TASK ITEM:
Can you turn the text of the listing below into a JSON list of strings, one string per line and no blank lines? Leave the pictures out.

DATA EXTRACTS:
== Segment start ==
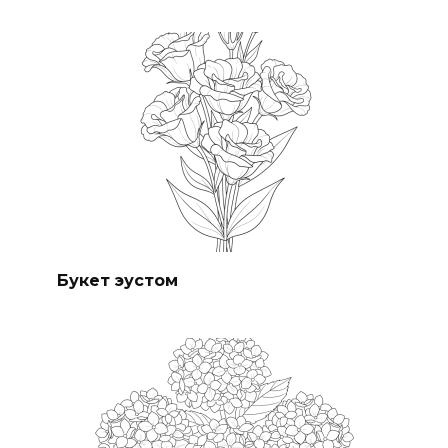
Букет эустом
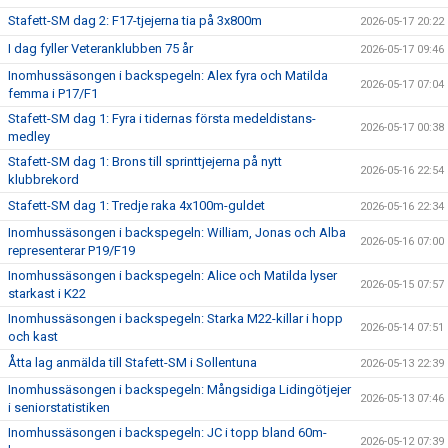
Stafett-SM dag 2: F17-tjejerna tia på 3x800m
2026-05-17 20:22
I dag fyller Veteranklubben 75 år
2026-05-17 09:46
Inomhussäsongen i backspegeln: Alex fyra och Matilda
2026-05-17 07:04
femma i P17/F1
Stafett-SM dag 1: Fyra i tidernas första medeldistans-
2026-05-17 00:38
medley
Stafett-SM dag 1: Brons till sprinttjejerna på nytt
2026-05-16 22:54
klubbrekord
Stafett-SM dag 1: Tredje raka 4x100m-guldet
2026-05-16 22:34
Inomhussäsongen i backspegeln: William, Jonas och Alba
2026-05-16 07:00
representerar P19/F19
Inomhussäsongen i backspegeln: Alice och Matilda lyser
2026-05-15 07:57
starkast i K22
Inomhussäsongen i backspegeln: Starka M22-killar i hopp
2026-05-14 07:51
och kast
Åtta lag anmälda till Stafett-SM i Sollentuna
2026-05-13 22:39
Inomhussäsongen i backspegeln: Mångsidiga Lidingötjejer
2026-05-13 07:46
i seniorstatistiken
Inomhussäsongen i backspegeln: JC i topp bland 60m-
2026-05-12 07:39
== Segment end ==
ANSWER SPACE:
[
  "Букет эустом",
  "Stafett-SM dag 2: F17-tjejerna tia på 3x800m",
  "2026-05-17 20:22",
  "I dag fyller Veteranklubben 75 år",
  "2026-05-17 09:46",
  "Inomhussäsongen i backspegeln: Alex fyra och Matilda",
  "2026-05-17 07:04",
  "femma i P17/F1",
  "Stafett-SM dag 1: Fyra i tidernas första medeldistans-",
  "2026-05-17 00:38",
  "medley",
  "Stafett-SM dag 1: Brons till sprinttjejerna på nytt",
  "2026-05-16 22:54",
  "klubbrekord",
  "Stafett-SM dag 1: Tredje raka 4x100m-guldet",
  "2026-05-16 22:34",
  "Inomhussäsongen i backspegeln: William, Jonas och Alba",
  "2026-05-16 07:00",
  "representerar P19/F19",
  "Inomhussäsongen i backspegeln: Alice och Matilda lyser",
  "2026-05-15 07:57",
  "starkast i K22",
  "Inomhussäsongen i backspegeln: Starka M22-killar i hopp",
  "2026-05-14 07:51",
  "och kast",
  "Åtta lag anmälda till Stafett-SM i Sollentuna",
  "2026-05-13 22:39",
  "Inomhussäsongen i backspegeln: Mångsidiga Lidingötjejer",
  "2026-05-13 07:46",
  "i seniorstatistiken",
  "Inomhussäsongen i backspegeln: JC i topp bland 60m-",
  "2026-05-12 07:39"
]